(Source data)
********

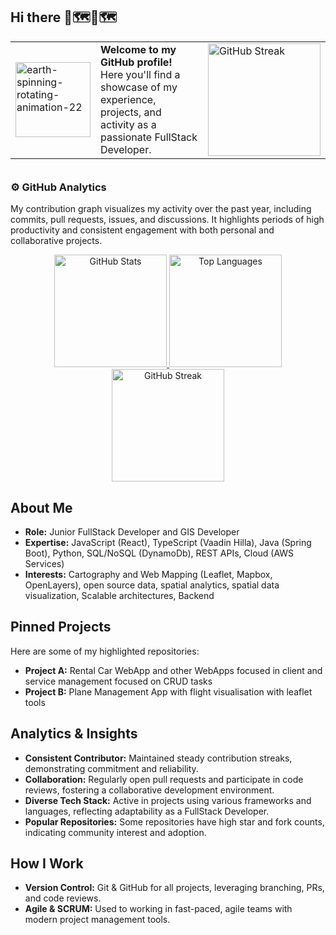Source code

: ## Hi there 👋🗺️👋🗺️
<table height="200em">
  <tr>
    <td style="border: none; vertical-align: middle;">
      <img src="https://github.com/user-attachments/assets/2c679e1e-73a9-4662-88df-d29f50b50dd8" alt="earth-spinning-rotating-animation-22" width="120"/>
    </td>
    <td width="320">
      <div>
        <b>Welcome to my GitHub profile!</b><br>
        Here you'll find a showcase of my experience, projects, and activity as a passionate FullStack Developer.
      </div>
    </td>
    <td>
       <img height="180em" src="https://streak-stats.demolab.com?user=pedroGEOGIScoding&theme=algolia&hide_border=true" alt="GitHub Streak" />
    </td>
  </tr>
</table>

### ⚙️ GitHub Analytics
My contribution graph visualizes my activity over the past year, including commits, pull requests, issues, and discussions. It highlights periods of high productivity and consistent engagement with both personal and collaborative projects.
<p align="center">
  <a href="https://github.com/pedroGEOGIScoding">
    <img height="180em" src="https://github-readme-stats-eight-theta.vercel.app/api?username=pedroGEOGIScoding&show_icons=true&theme=algolia&include_all_commits=true&count_private=true" alt="GitHub Stats"/>
    <img height="180em" src="https://github-readme-stats-eight-theta.vercel.app/api/top-langs/?username=pedroGEOGIScoding&layout=compact&langs_count=8&theme=algolia" alt="Top Languages"/>
    <img height="180em" src="https://streak-stats.demolab.com?user=pedroGEOGIScoding&theme=algolia&hide_border=true" alt="GitHub Streak" />
  </a>
</p>

## **About Me**
- **Role:** Junior FullStack Developer and GIS Developer
- **Expertise:** JavaScript (React), TypeScript (Vaadin Hilla), Java (Spring Boot), Python, SQL/NoSQL (DynamoDb), REST APIs, Cloud (AWS Services)
- **Interests:** Cartography and Web Mapping (Leaflet, Mapbox, OpenLayers), open source data, spatial analytics, spatial data visualization, Scalable architectures, Backend

## **Pinned Projects**
Here are some of my highlighted repositories:

- **Project A:** Rental Car WebApp and other WebApps focused in client and service management focused on CRUD tasks 
- **Project B:** Plane Management App with flight visualisation with leaflet tools

## **Analytics & Insights**

- **Consistent Contributor:** Maintained steady contribution streaks, demonstrating commitment and reliability.
- **Collaboration:** Regularly open pull requests and participate in code reviews, fostering a collaborative development environment.
- **Diverse Tech Stack:** Active in projects using various frameworks and languages, reflecting adaptability as a FullStack Developer.
- **Popular Repositories:** Some repositories have high star and fork counts, indicating community interest and adoption.

## **How I Work**

- **Version Control:** Git & GitHub for all projects, leveraging branching, PRs, and code reviews.
- **Agile & SCRUM:** Used to working in fast-paced, agile teams with modern project management tools.
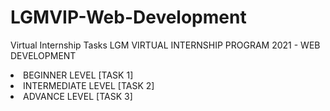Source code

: # LGMVIP-Web-Development
Virtual Internship Tasks
LGM VIRTUAL INTERNSHIP PROGRAM 2021 - WEB DEVELOPMENT
<li>BEGINNER LEVEL [TASK 1]</li>

<li>INTERMEDIATE LEVEL [TASK 2]</li>

<li>ADVANCE LEVEL [TASK 3]</li>
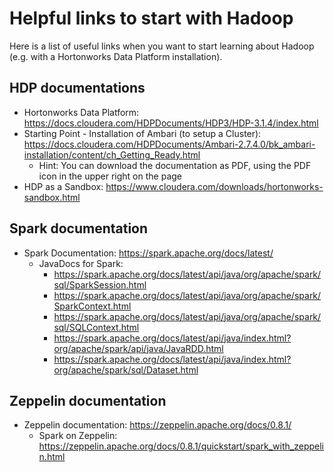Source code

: # Helpful links to start with Hadoop

Here is a list of useful links when you want to start learning about Hadoop (e.g. with a Hortonworks Data Platform installation).

## HDP documentations

* Hortonworks Data Platform: https://docs.cloudera.com/HDPDocuments/HDP3/HDP-3.1.4/index.html
* Starting Point - Installation of Ambari (to setup a Cluster): https://docs.cloudera.com/HDPDocuments/Ambari-2.7.4.0/bk_ambari-installation/content/ch_Getting_Ready.html
  * Hint: You can download the documentation as PDF, using the PDF icon in the upper right on the page
* HDP as a Sandbox: https://www.cloudera.com/downloads/hortonworks-sandbox.html

## Spark documentation

* Spark Documentation: https://spark.apache.org/docs/latest/
  * JavaDocs for Spark:
    * https://spark.apache.org/docs/latest/api/java/org/apache/spark/sql/SparkSession.html
    * https://spark.apache.org/docs/latest/api/java/org/apache/spark/SparkContext.html
    * https://spark.apache.org/docs/latest/api/java/org/apache/spark/sql/SQLContext.html
    * https://spark.apache.org/docs/latest/api/java/index.html?org/apache/spark/api/java/JavaRDD.html
    * https://spark.apache.org/docs/latest/api/java/index.html?org/apache/spark/sql/Dataset.html

## Zeppelin documentation
* Zeppelin documentation: https://zeppelin.apache.org/docs/0.8.1/
  * Spark on Zeppelin: https://zeppelin.apache.org/docs/0.8.1/quickstart/spark_with_zeppelin.html

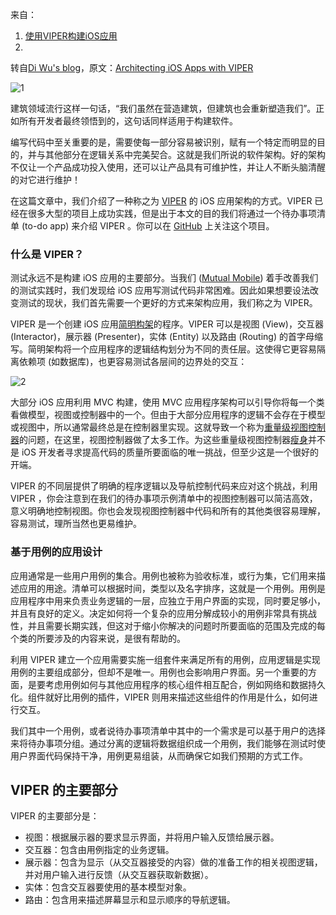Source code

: 来自：
1. [使用VIPER构建iOS应用](http://www.cocoachina.com/ios/20140703/9016.html)
2. 


转自[Di Wu's blog](http://diwu.me/2014/07/02/issue-13-5-weekwood/)，原文：[Architecting iOS Apps with VIPER](http://www.objc.io/issue-13/viper.html)

![1]()

建筑领域流行这样一句话，“我们虽然在营造建筑，但建筑也会重新塑造我们”。正如所有开发者最终领悟到的，这句话同样适用于构建软件。

编写代码中至关重要的是，需要使每一部分容易被识别，赋有一个特定而明显的目的，并与其他部分在逻辑关系中完美契合。这就是我们所说的软件架构。好的架构不仅让一个产品成功投入使用，还可以让产品具有可维护性，并让人不断头脑清醒的对它进行维护！

在这篇文章中，我们介绍了一种称之为 [VIPER](http://mutualmobile.github.io/blog/2013/12/04/viper-introduction/) 的 iOS 应用架构的方式。VIPER 已经在很多大型的项目上成功实践，但是出于本文的目的我们将通过一个待办事项清单 (to-do app) 来介绍 VIPER 。你可以在 [GitHub](https://github.com/objcio/issue-13-viper) 上关注这个项目。

### 什么是 VIPER？

测试永远不是构建 iOS 应用的主要部分。当我们 ([Mutual Mobile](https://github.com/mutualmobile/)) 着手改善我们的测试实践时，我们发现给 iOS 应用写测试代码非常困难。因此如果想要设法改变测试的现状，我们首先需要一个更好的方式来架构应用，我们称之为 VIPER。

VIPER 是一个创建 iOS 应用[简明构架](http://blog.8thlight.com/uncle-bob/2012/08/13/the-clean-architecture.html)的程序。VIPER 可以是视图 (View)，交互器 (Interactor)，展示器 (Presenter)，实体 (Entity) 以及路由 (Routing) 的首字母缩写。简明架构将一个应用程序的逻辑结构划分为不同的责任层。这使得它更容易隔离依赖项 (如数据库)，也更容易测试各层间的边界处的交互：

![2]()

大部分 iOS 应用利用 MVC 构建，使用 MVC 应用程序架构可以引导你将每一个类看做模型，视图或控制器中的一个。但由于大部分应用程序的逻辑不会存在于模型或视图中，所以通常最终总是在控制器里实现。这就导致一个称为[重量级视图控制器](https://twitter.com/Colin_Campbell/status/293167951132098560)的问题，在这里，视图控制器做了太多工作。为这些重量级视图控制器[瘦身](http://www.objc.io/issue-1/lighter-view-controllers.html)并不是 iOS 开发者寻求提高代码的质量所要面临的唯一挑战，但至少这是一个很好的开端。

VIPER 的不同层提供了明确的程序逻辑以及导航控制代码来应对这个挑战，利用 VIPER ，你会注意到在我们的待办事项示例清单中的视图控制器可以简洁高效，意义明确地控制视图。你也会发现视图控制器中代码和所有的其他类很容易理解，容易测试，理所当然也更易维护。

### 基于用例的应用设计
应用通常是一些用户用例的集合。用例也被称为验收标准，或行为集，它们用来描述应用的用途。清单可以根据时间，类型以及名字排序，这就是一个用例。用例是应用程序中用来负责业务逻辑的一层，应独立于用户界面的实现，同时要足够小，并且有良好的定义。决定如何将一个复杂的应用分解成较小的用例非常具有挑战性，并且需要长期实践，但这对于缩小你解决的问题时所要面临的范围及完成的每个类的所要涉及的内容来说，是很有帮助的。

利用 VIPER 建立一个应用需要实施一组套件来满足所有的用例，应用逻辑是实现用例的主要组成部分，但却不是唯一。用例也会影响用户界面。另一个重要的方面，是要考虑用例如何与其他应用程序的核心组件相互配合，例如网络和数据持久化。组件就好比用例的插件，VIPER 则用来描述这些组件的作用是什么，如何进行交互。

我们其中一个用例，或者说待办事项清单中其中的一个需求是可以基于用户的选择来将待办事项分组。通过分离的逻辑将数据组织成一个用例，我们能够在测试时使用户界面代码保持干净，用例更易组装，从而确保它如我们预期的方式工作。

## VIPER 的主要部分
VIPER 的主要部分是：

- 视图：根据展示器的要求显示界面，并将用户输入反馈给展示器。
- 交互器：包含由用例指定的业务逻辑。
- 展示器：包含为显示（从交互器接受的内容）做的准备工作的相关视图逻辑，并对用户输入进行反馈（从交互器获取新数据）。
- 实体：包含交互器要使用的基本模型对象。
- 路由：包含用来描述屏幕显示和显示顺序的导航逻辑。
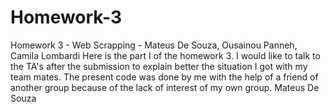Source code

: # Homework-3
Homework 3 - Web Scrapping - Mateus De Souza, Ousainou Panneh, Camila Lombardi
 Here is the part I of the homework 3. I would like to talk to the TA's after the submission to explain better the situation I got with my team mates.
 The present code was done by me with the help of a friend of another group because of the lack of interest of my own group.
 Mateus De Souza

********

## THE TASK
Among the records above, repeat exactly the line with "## **About Me**", the line with "- **Agile &", and every line in between, and only those.

## WRITTEN REPLY
## **About Me**
- **Role:** Junior FullStack Developer and GIS Developer
- **Expertise:** JavaScript (React), TypeScript (Vaadin Hilla), Java (Spring Boot), Python, SQL/NoSQL (DynamoDb), REST APIs, Cloud (AWS Services)
- **Interests:** Cartography and Web Mapping (Leaflet, Mapbox, OpenLayers), open source data, spatial analytics, spatial data visualization, Scalable architectures, Backend

## **Pinned Projects**
Here are some of my highlighted repositories:

- **Project A:** Rental Car WebApp and other WebApps focused in client and service management focused on CRUD tasks 
- **Project B:** Plane Management App with flight visualisation with leaflet tools

## **Analytics & Insights**

- **Consistent Contributor:** Maintained steady contribution streaks, demonstrating commitment and reliability.
- **Collaboration:** Regularly open pull requests and participate in code reviews, fostering a collaborative development environment.
- **Diverse Tech Stack:** Active in projects using various frameworks and languages, reflecting adaptability as a FullStack Developer.
- **Popular Repositories:** Some repositories have high star and fork counts, indicating community interest and adoption.

## **How I Work**

- **Version Control:** Git & GitHub for all projects, leveraging branching, PRs, and code reviews.
- **Agile & SCRUM:** Used to working in fast-paced, agile teams with modern project management tools.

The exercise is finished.